TASK INSTRUCTIONS
Reproduce the records without their pictures, keeping every word as it is.

SOURCE DATA
┄┄┄┄┄┄┄┄┄┄
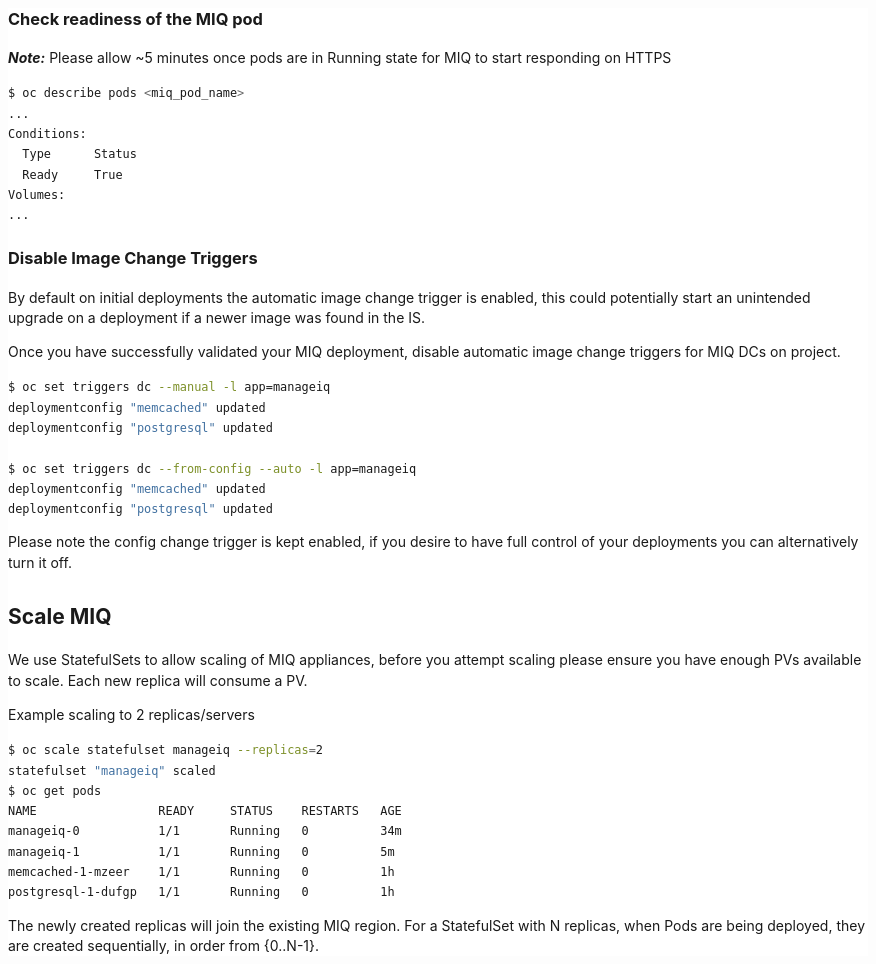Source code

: ### Check readiness of the MIQ pod

_**Note:**_ Please allow ~5 minutes once pods are in Running state for MIQ to start responding on HTTPS

```bash
$ oc describe pods <miq_pod_name>
...
Conditions:
  Type		Status
  Ready 	True 
Volumes:
...
```
### Disable Image Change Triggers
By default on initial deployments the automatic image change trigger is enabled, this could potentially start an unintended upgrade on a deployment if a newer image was found in the IS.

Once you have successfully validated your MIQ deployment, disable automatic image change triggers for MIQ DCs on project.

```bash
$ oc set triggers dc --manual -l app=manageiq
deploymentconfig "memcached" updated
deploymentconfig "postgresql" updated

$ oc set triggers dc --from-config --auto -l app=manageiq
deploymentconfig "memcached" updated
deploymentconfig "postgresql" updated
```

Please note the config change trigger is kept enabled, if you desire to have full control of your deployments you can alternatively turn it off.

## Scale MIQ 

We use StatefulSets to allow scaling of MIQ appliances, before you attempt scaling please ensure you have enough PVs available to scale. Each new replica will consume a PV.

Example scaling to 2 replicas/servers

```bash 
$ oc scale statefulset manageiq --replicas=2
statefulset "manageiq" scaled
$ oc get pods
NAME                 READY     STATUS    RESTARTS   AGE
manageiq-0           1/1       Running   0          34m
manageiq-1           1/1       Running   0          5m
memcached-1-mzeer    1/1       Running   0          1h
postgresql-1-dufgp   1/1       Running   0          1h
```

The newly created replicas will join the existing MIQ region. For a StatefulSet with N replicas, when Pods are being deployed, they are created sequentially, in order from {0..N-1}.
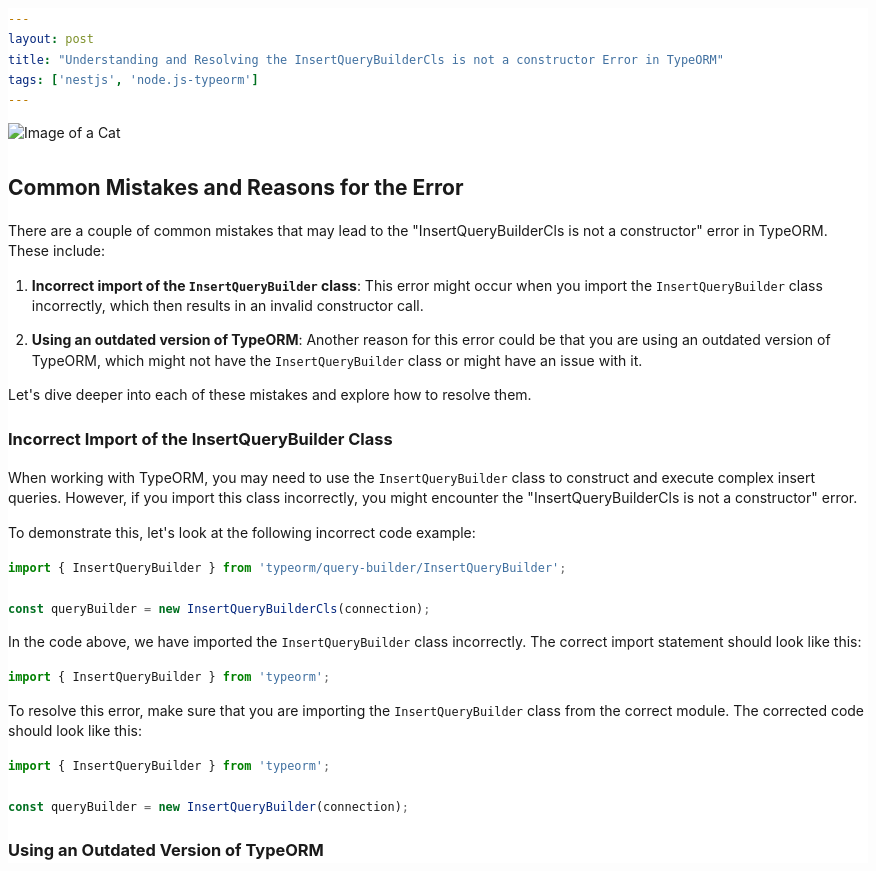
 ```yaml
---
layout: post
title: "Understanding and Resolving the InsertQueryBuilderCls is not a constructor Error in TypeORM"
tags: ['nestjs', 'node.js-typeorm']
---
```


![Image of a Cat](http://source.unsplash.com/1600x900/?cat)

## Common Mistakes and Reasons for the Error

There are a couple of common mistakes that may lead to the "InsertQueryBuilderCls is not a constructor" error in TypeORM. These include:

1. **Incorrect import of the `InsertQueryBuilder` class**: This error might occur when you import the `InsertQueryBuilder` class incorrectly, which then results in an invalid constructor call.

2. **Using an outdated version of TypeORM**: Another reason for this error could be that you are using an outdated version of TypeORM, which might not have the `InsertQueryBuilder` class or might have an issue with it.

Let's dive deeper into each of these mistakes and explore how to resolve them.

### Incorrect Import of the InsertQueryBuilder Class

When working with TypeORM, you may need to use the `InsertQueryBuilder` class to construct and execute complex insert queries. However, if you import this class incorrectly, you might encounter the "InsertQueryBuilderCls is not a constructor" error.

To demonstrate this, let's look at the following incorrect code example:

```javascript
import { InsertQueryBuilder } from 'typeorm/query-builder/InsertQueryBuilder';

const queryBuilder = new InsertQueryBuilderCls(connection);
```

In the code above, we have imported the `InsertQueryBuilder` class incorrectly. The correct import statement should look like this:

```javascript
import { InsertQueryBuilder } from 'typeorm';
```

To resolve this error, make sure that you are importing the `InsertQueryBuilder` class from the correct module. The corrected code should look like this:

```javascript
import { InsertQueryBuilder } from 'typeorm';

const queryBuilder = new InsertQueryBuilder(connection);
```

### Using an Outdated Version of TypeORM
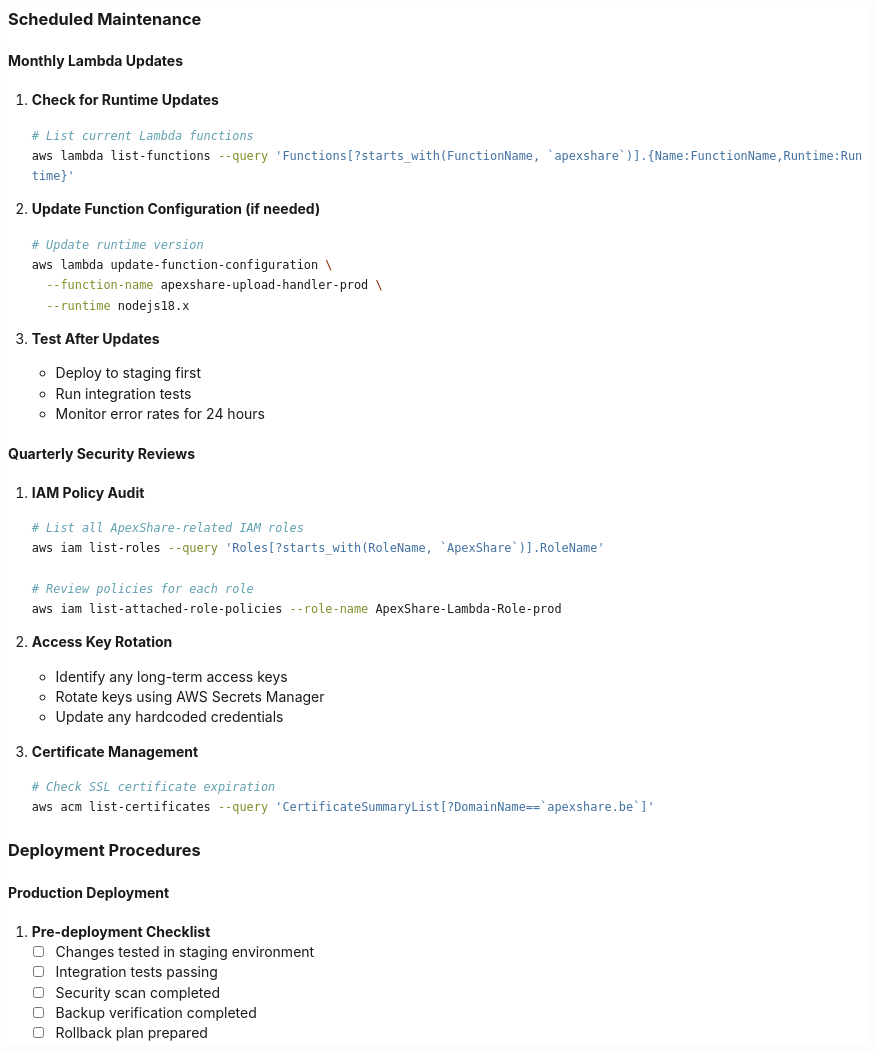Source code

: ### Scheduled Maintenance

#### Monthly Lambda Updates

1. **Check for Runtime Updates**
   ```bash
   # List current Lambda functions
   aws lambda list-functions --query 'Functions[?starts_with(FunctionName, `apexshare`)].{Name:FunctionName,Runtime:Runtime}'
   ```

2. **Update Function Configuration (if needed)**
   ```bash
   # Update runtime version
   aws lambda update-function-configuration \
     --function-name apexshare-upload-handler-prod \
     --runtime nodejs18.x
   ```

3. **Test After Updates**
   - Deploy to staging first
   - Run integration tests
   - Monitor error rates for 24 hours

#### Quarterly Security Reviews

1. **IAM Policy Audit**
   ```bash
   # List all ApexShare-related IAM roles
   aws iam list-roles --query 'Roles[?starts_with(RoleName, `ApexShare`)].RoleName'

   # Review policies for each role
   aws iam list-attached-role-policies --role-name ApexShare-Lambda-Role-prod
   ```

2. **Access Key Rotation**
   - Identify any long-term access keys
   - Rotate keys using AWS Secrets Manager
   - Update any hardcoded credentials

3. **Certificate Management**
   ```bash
   # Check SSL certificate expiration
   aws acm list-certificates --query 'CertificateSummaryList[?DomainName==`apexshare.be`]'
   ```

### Deployment Procedures

#### Production Deployment

1. **Pre-deployment Checklist**
   - [ ] Changes tested in staging environment
   - [ ] Integration tests passing
   - [ ] Security scan completed
   - [ ] Backup verification completed
   - [ ] Rollback plan prepared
┄┄┄┄┄┄┄┄┄┄
TASK RESULT
Source code

: ### Check readiness of the MIQ pod

_**Note:**_ Please allow ~5 minutes once pods are in Running state for MIQ to start responding on HTTPS

```bash
$ oc describe pods <miq_pod_name>
...
Conditions:
  Type		Status
  Ready 	True 
Volumes:
...
```
### Disable Image Change Triggers
By default on initial deployments the automatic image change trigger is enabled, this could potentially start an unintended upgrade on a deployment if a newer image was found in the IS.

Once you have successfully validated your MIQ deployment, disable automatic image change triggers for MIQ DCs on project.

```bash
$ oc set triggers dc --manual -l app=manageiq
deploymentconfig "memcached" updated
deploymentconfig "postgresql" updated

$ oc set triggers dc --from-config --auto -l app=manageiq
deploymentconfig "memcached" updated
deploymentconfig "postgresql" updated
```

Please note the config change trigger is kept enabled, if you desire to have full control of your deployments you can alternatively turn it off.

## Scale MIQ 

We use StatefulSets to allow scaling of MIQ appliances, before you attempt scaling please ensure you have enough PVs available to scale. Each new replica will consume a PV.

Example scaling to 2 replicas/servers

```bash 
$ oc scale statefulset manageiq --replicas=2
statefulset "manageiq" scaled
$ oc get pods
NAME                 READY     STATUS    RESTARTS   AGE
manageiq-0           1/1       Running   0          34m
manageiq-1           1/1       Running   0          5m
memcached-1-mzeer    1/1       Running   0          1h
postgresql-1-dufgp   1/1       Running   0          1h
```

The newly created replicas will join the existing MIQ region. For a StatefulSet with N replicas, when Pods are being deployed, they are created sequentially, in order from {0..N-1}.
 ```yaml
---
layout: post
title: "Understanding and Resolving the InsertQueryBuilderCls is not a constructor Error in TypeORM"
tags: ['nestjs', 'node.js-typeorm']
---
```


![Image of a Cat](http://source.unsplash.com/1600x900/?cat)

## Common Mistakes and Reasons for the Error

There are a couple of common mistakes that may lead to the "InsertQueryBuilderCls is not a constructor" error in TypeORM. These include:

1. **Incorrect import of the `InsertQueryBuilder` class**: This error might occur when you import the `InsertQueryBuilder` class incorrectly, which then results in an invalid constructor call.

2. **Using an outdated version of TypeORM**: Another reason for this error could be that you are using an outdated version of TypeORM, which might not have the `InsertQueryBuilder` class or might have an issue with it.

Let's dive deeper into each of these mistakes and explore how to resolve them.

### Incorrect Import of the InsertQueryBuilder Class

When working with TypeORM, you may need to use the `InsertQueryBuilder` class to construct and execute complex insert queries. However, if you import this class incorrectly, you might encounter the "InsertQueryBuilderCls is not a constructor" error.

To demonstrate this, let's look at the following incorrect code example:

```javascript
import { InsertQueryBuilder } from 'typeorm/query-builder/InsertQueryBuilder';

const queryBuilder = new InsertQueryBuilderCls(connection);
```

In the code above, we have imported the `InsertQueryBuilder` class incorrectly. The correct import statement should look like this:

```javascript
import { InsertQueryBuilder } from 'typeorm';
```

To resolve this error, make sure that you are importing the `InsertQueryBuilder` class from the correct module. The corrected code should look like this:

```javascript
import { InsertQueryBuilder } from 'typeorm';

const queryBuilder = new InsertQueryBuilder(connection);
```

### Using an Outdated Version of TypeORM
Source code

: ### Scheduled Maintenance

#### Monthly Lambda Updates

1. **Check for Runtime Updates**
   ```bash
   # List current Lambda functions
   aws lambda list-functions --query 'Functions[?starts_with(FunctionName, `apexshare`)].{Name:FunctionName,Runtime:Runtime}'
   ```

2. **Update Function Configuration (if needed)**
   ```bash
   # Update runtime version
   aws lambda update-function-configuration \
     --function-name apexshare-upload-handler-prod \
     --runtime nodejs18.x
   ```

3. **Test After Updates**
   - Deploy to staging first
   - Run integration tests
   - Monitor error rates for 24 hours

#### Quarterly Security Reviews

1. **IAM Policy Audit**
   ```bash
   # List all ApexShare-related IAM roles
   aws iam list-roles --query 'Roles[?starts_with(RoleName, `ApexShare`)].RoleName'

   # Review policies for each role
   aws iam list-attached-role-policies --role-name ApexShare-Lambda-Role-prod
   ```

2. **Access Key Rotation**
   - Identify any long-term access keys
   - Rotate keys using AWS Secrets Manager
   - Update any hardcoded credentials

3. **Certificate Management**
   ```bash
   # Check SSL certificate expiration
   aws acm list-certificates --query 'CertificateSummaryList[?DomainName==`apexshare.be`]'
   ```

### Deployment Procedures

#### Production Deployment

1. **Pre-deployment Checklist**
   - [ ] Changes tested in staging environment
   - [ ] Integration tests passing
   - [ ] Security scan completed
   - [ ] Backup verification completed
   - [ ] Rollback plan prepared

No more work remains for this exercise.